Your instructions:
Report every line in the entries below that contains the word "campaign".

──────── Available data ────────

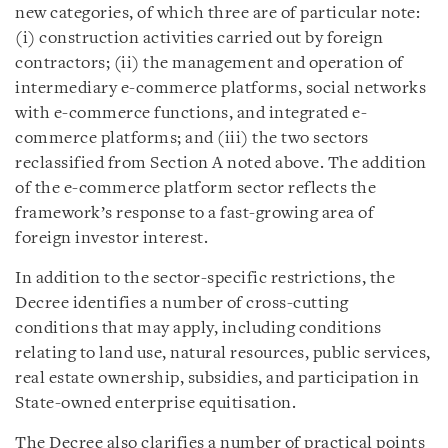
new categories, of which three are of particular note:
(i) construction activities carried out by foreign
contractors; (ii) the management and operation of
intermediary e-commerce platforms, social networks
with e-commerce functions, and integrated e-
commerce platforms; and (iii) the two sectors
reclassified from Section A noted above. The addition
of the e-commerce platform sector reflects the
framework’s response to a fast-growing area of
foreign investor interest.
In addition to the sector-specific restrictions, the
Decree identifies a number of cross-cutting
conditions that may apply, including conditions
relating to land use, natural resources, public services,
real estate ownership, subsidies, and participation in
State-owned enterprise equitisation.
The Decree also clarifies a number of practical points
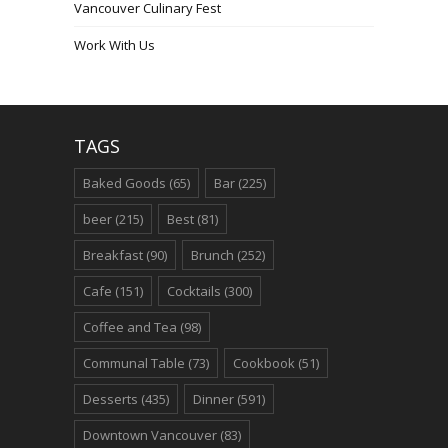
Vancouver Culinary Fest
Work With Us
TAGS
Baked Goods
(65)
Bar
(225)
beer
(215)
Best
(81)
Breakfast
(90)
Brunch
(252)
Cafe
(151)
Cocktails
(300)
Coffee and Tea
(98)
Communal Table
(73)
Cookbook
(51)
Desserts
(435)
Dinner
(591)
Downtown Vancouver
(83)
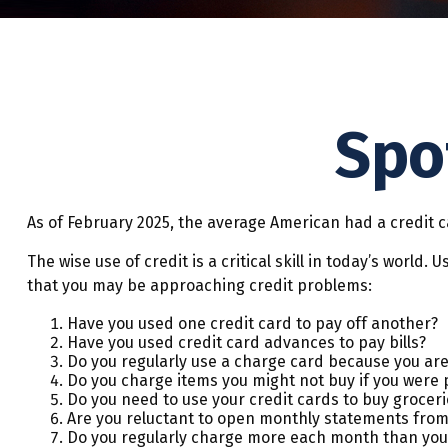
Spo
As of February 2025, the average American had a credit c
The wise use of credit is a critical skill in today’s world
that you may be approaching credit problems:
Have you used one credit card to pay off another?
Have you used credit card advances to pay bills?
Do you regularly use a charge card because you are
Do you charge items you might not buy if you were 
Do you need to use your credit cards to buy groceri
Are you reluctant to open monthly statements from
Do you regularly charge more each month than you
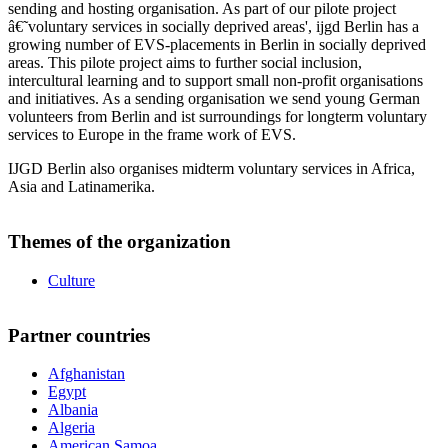
sending and hosting organisation. As part of our pilote project
â€˜voluntary services in socially deprived areas', ijgd Berlin has a
growing number of EVS-placements in Berlin in socially deprived
areas. This pilote project aims to further social inclusion,
intercultural learning and to support small non-profit organisations
and initiatives. As a sending organisation we send young German
volunteers from Berlin and ist surroundings for longterm voluntary
services to Europe in the frame work of EVS.
IJGD Berlin also organises midterm voluntary services in Africa,
Asia and Latinamerika.
Themes of the organization
Culture
Partner countries
Afghanistan
Egypt
Albania
Algeria
American Samoa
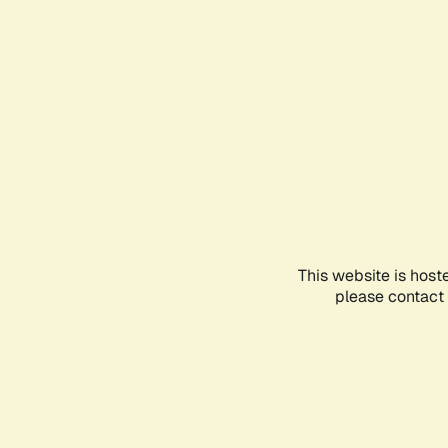
This website is host
please contact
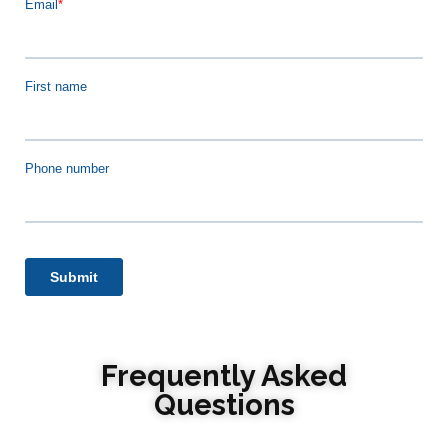
Frequently Asked
Questions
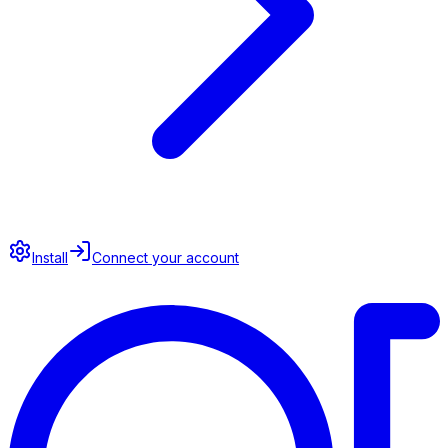
Install
Connect your account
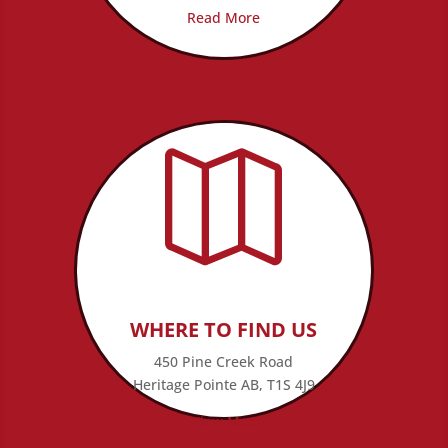
Read More

WHERE TO FIND US
450 Pine Creek Road
Heritage Pointe AB, T1S 4J9
View Map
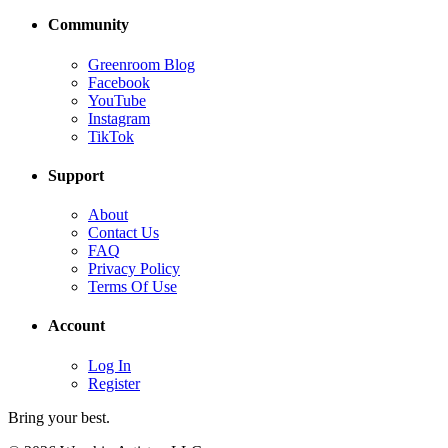
Community
Greenroom Blog
Facebook
YouTube
Instagram
TikTok
Support
About
Contact Us
FAQ
Privacy Policy
Terms Of Use
Account
Log In
Register
Bring your best.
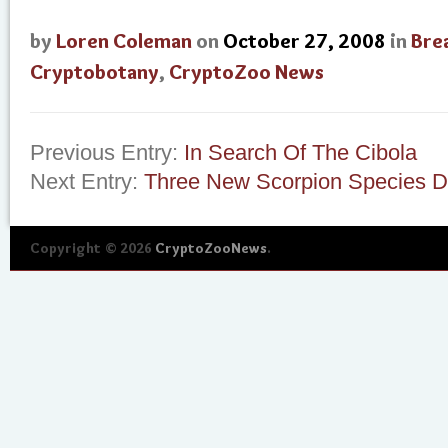
by
Loren Coleman
on
October 27, 2008
in
Bre
Cryptobotany
,
CryptoZoo News
Previous Entry:
In Search Of The Cibola
Next Entry:
Three New Scorpion Species D
Copyright © 2026
CryptoZooNews
.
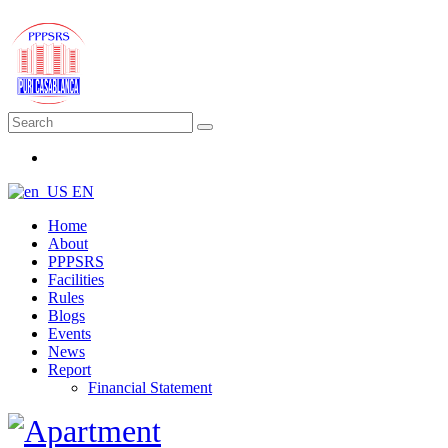
EN
Home
About
PPPSRS
Facilities
Rules
Blogs
Events
News
Report
Financial Statement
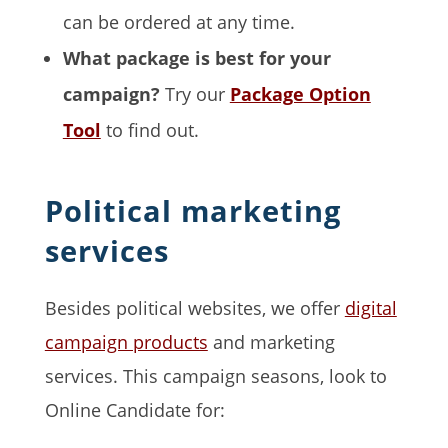
can be ordered at any time.
What package is best for your
campaign?
Try our
Package Option
Tool
to find out.
Political marketing
services
Besides political websites, we offer
digital
campaign products
and marketing
services. This campaign seasons, look to
Online Candidate for:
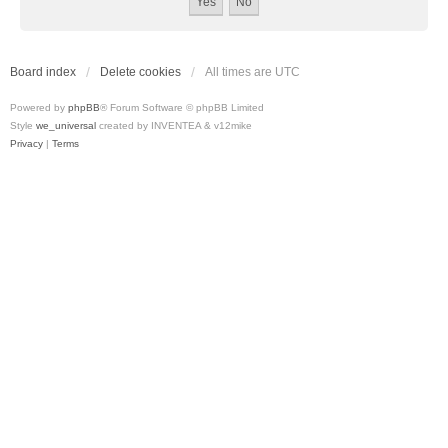
Board index
Delete cookies
All times are
UTC
Powered by
phpBB
® Forum Software © phpBB Limited
Style
we_universal
created by INVENTEA & v12mike
Privacy
|
Terms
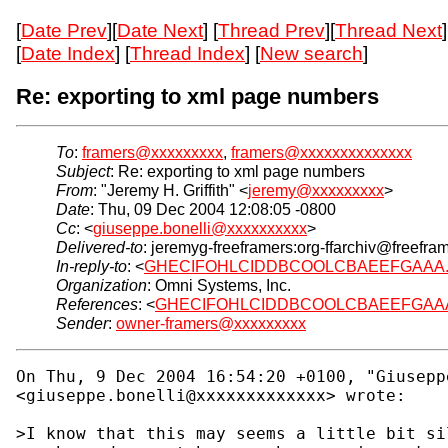
[
Date Prev
][
Date Next
] [
Thread Prev
][
Thread Next
]
[
Date Index
] [
Thread Index
] [
New search
]
Re: exporting to xml page numbers
To
:
framers@xxxxxxxxx
,
framers@xxxxxxxxxxxxxx
Subject
: Re: exporting to xml page numbers
From
: "Jeremy H. Griffith" <
jeremy@xxxxxxxxx
>
Date
: Thu, 09 Dec 2004 12:08:05 -0800
Cc
: <
giuseppe.bonelli@xxxxxxxxxx
>
Delivered-to
: jeremyg-freeframers:org-ffarchiv@freefra
In-reply-to
: <
GHECIFOHLCIDDBCOOLCBAEEFGAAA.giuse
Organization
: Omni Systems, Inc.
References
: <
GHECIFOHLCIDDBCOOLCBAEEFGAAA.gius
Sender
:
owner-framers@xxxxxxxxx
On Thu, 9 Dec 2004 16:54:20 +0100, "Giuseppe
<giuseppe.bonelli@xxxxxxxxxxxxx> wrote:

>I know that this may seems a little bit si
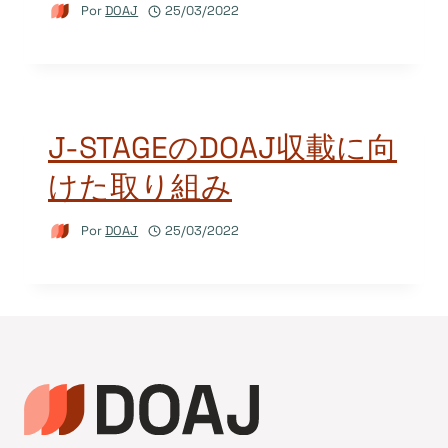
Por
DOAJ
25/03/2022
J-STAGEのDOAJ収載に向
けた取り組み
Por
DOAJ
25/03/2022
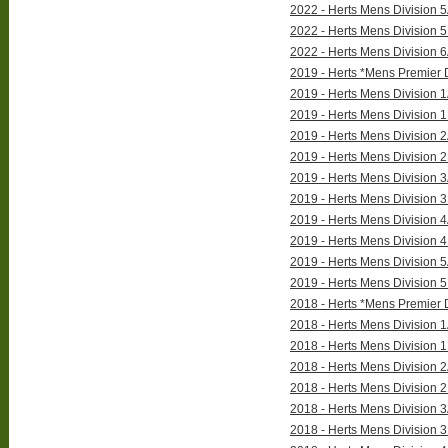
2022 - Herts Mens Division 5
2022 - Herts Mens Division 5
2022 - Herts Mens Division 6
2019 - Herts *Mens Premier D
2019 - Herts Mens Division 1
2019 - Herts Mens Division 1
2019 - Herts Mens Division 2
2019 - Herts Mens Division 2
2019 - Herts Mens Division 3
2019 - Herts Mens Division 3
2019 - Herts Mens Division 4
2019 - Herts Mens Division 4
2019 - Herts Mens Division 5
2019 - Herts Mens Division 5
2018 - Herts *Mens Premier D
2018 - Herts Mens Division 1
2018 - Herts Mens Division 1
2018 - Herts Mens Division 2
2018 - Herts Mens Division 2
2018 - Herts Mens Division 3
2018 - Herts Mens Division 3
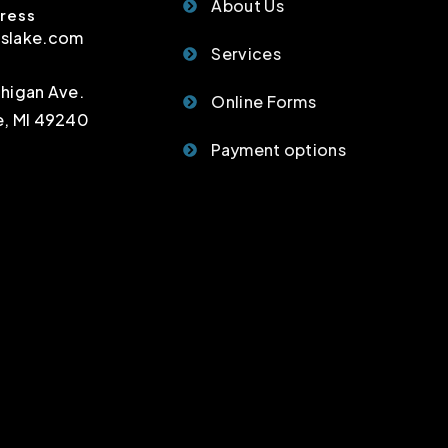
About Us
ress
sslake.com
Services
chigan Ave.
Online Forms
e, MI 49240
Payment options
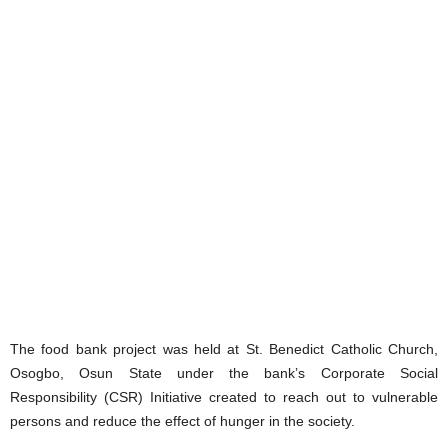
The food bank project was held at St. Benedict Catholic Church,
Osogbo, Osun State under the bank’s Corporate Social
Responsibility (CSR) Initiative created to reach out to vulnerable
persons and reduce the effect of hunger in the society.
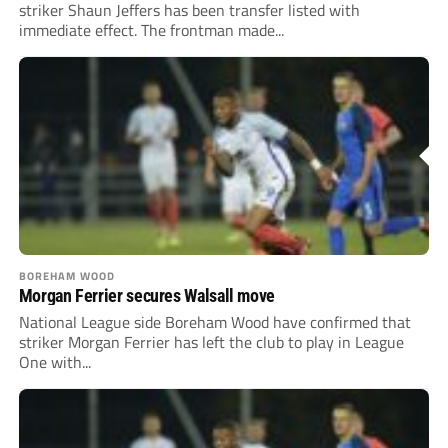
striker Shaun Jeffers has been transfer listed with
immediate effect. The frontman made...
BOREHAM WOOD
Morgan Ferrier secures Walsall move
National League side Boreham Wood have confirmed that
striker Morgan Ferrier has left the club to play in League
One with...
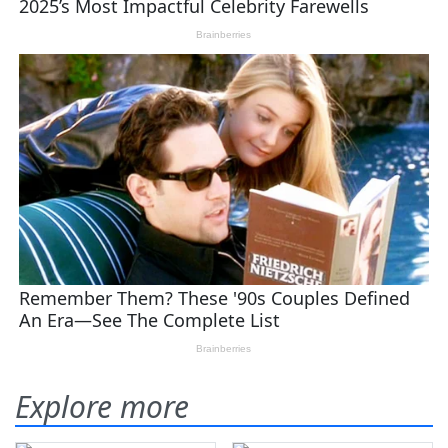
Explore more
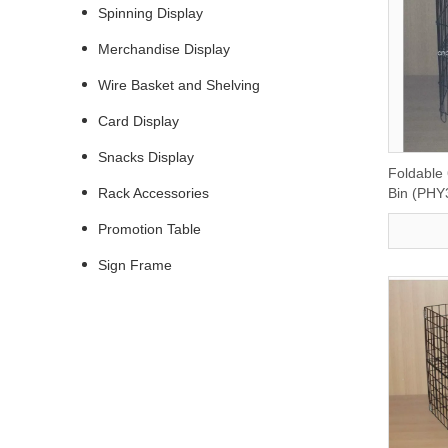
Spinning Display
Merchandise Display
Wire Basket and Shelving
Card Display
Snacks Display
Foldable
Rack Accessories
Bin (PHY
Promotion Table
Sign Frame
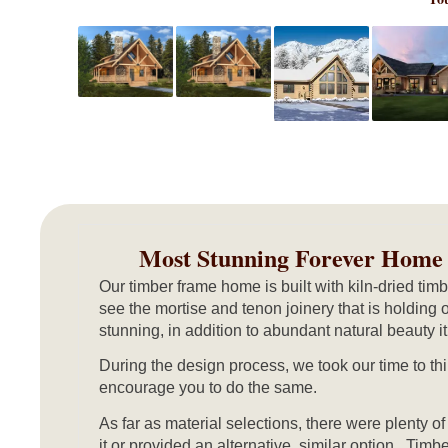
Most Stunning Forever Home
Our timber frame home is built with kiln-dried ti
see the mortise and tenon joinery that is holding 
stunning, in addition to abundant natural beauty 
During the design process, we took our time to th
encourage you to do the same.
As far as material selections, there were plenty o
it or provided an alternative, similar option. Tim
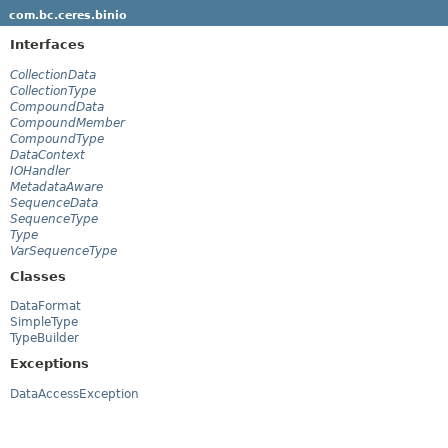
com.bc.ceres.binio
Interfaces
CollectionData
CollectionType
CompoundData
CompoundMember
CompoundType
DataContext
IOHandler
MetadataAware
SequenceData
SequenceType
Type
VarSequenceType
Classes
DataFormat
SimpleType
TypeBuilder
Exceptions
DataAccessException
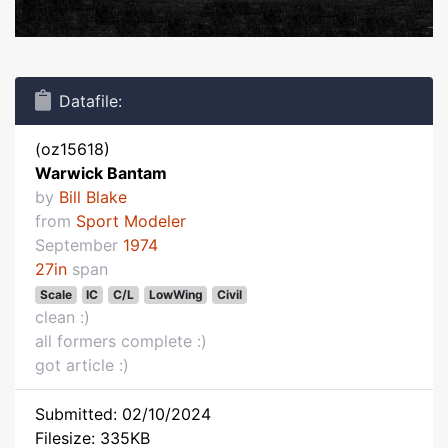
Datafile:
(oz15618)
Warwick Bantam
by
Bill Blake
from
Sport Modeler
September
1974
27in
span
Scale
IC
C/L
LowWing
Civil
clean :)
all formers complete :)
got article :)
Submitted: 02/10/2024
Filesize: 335KB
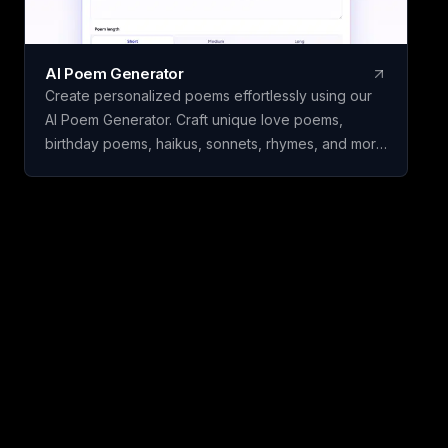
AI Poem Generator
Create personalized poems effortlessly using our
AI Poem Generator. Craft unique love poems,
birthday poems, haikus, sonnets, rhymes, and more
with ease.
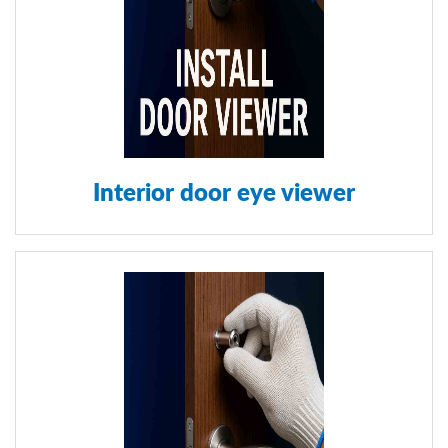
Interior door eye viewer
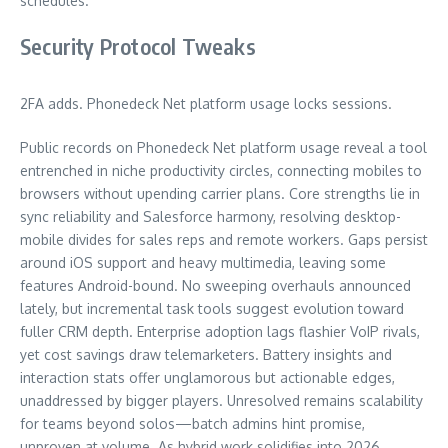
schedules.
Security Protocol Tweaks
2FA adds. Phonedeck Net platform usage locks sessions.
Public records on Phonedeck Net platform usage reveal a tool
entrenched in niche productivity circles, connecting mobiles to
browsers without upending carrier plans. Core strengths lie in
sync reliability and Salesforce harmony, resolving desktop-
mobile divides for sales reps and remote workers. Gaps persist
around iOS support and heavy multimedia, leaving some
features Android-bound. No sweeping overhauls announced
lately, but incremental task tools suggest evolution toward
fuller CRM depth. Enterprise adoption lags flashier VoIP rivals,
yet cost savings draw telemarketers. Battery insights and
interaction stats offer unglamorous but actionable edges,
unaddressed by bigger players. Unresolved remains scalability
for teams beyond solos—batch admins hint promise,
unproven at volume. As hybrid work solidifies into 2026,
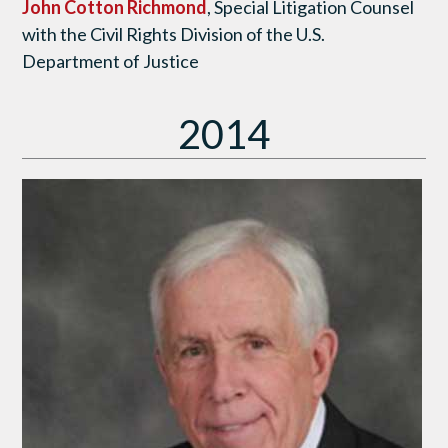
John Cotton Richmond
, Special Litigation Counsel
with the Civil Rights Division of the U.S.
Department of Justice
2014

────────

Answer section:
campaign?
campaign products
services. This campaign seasons, look to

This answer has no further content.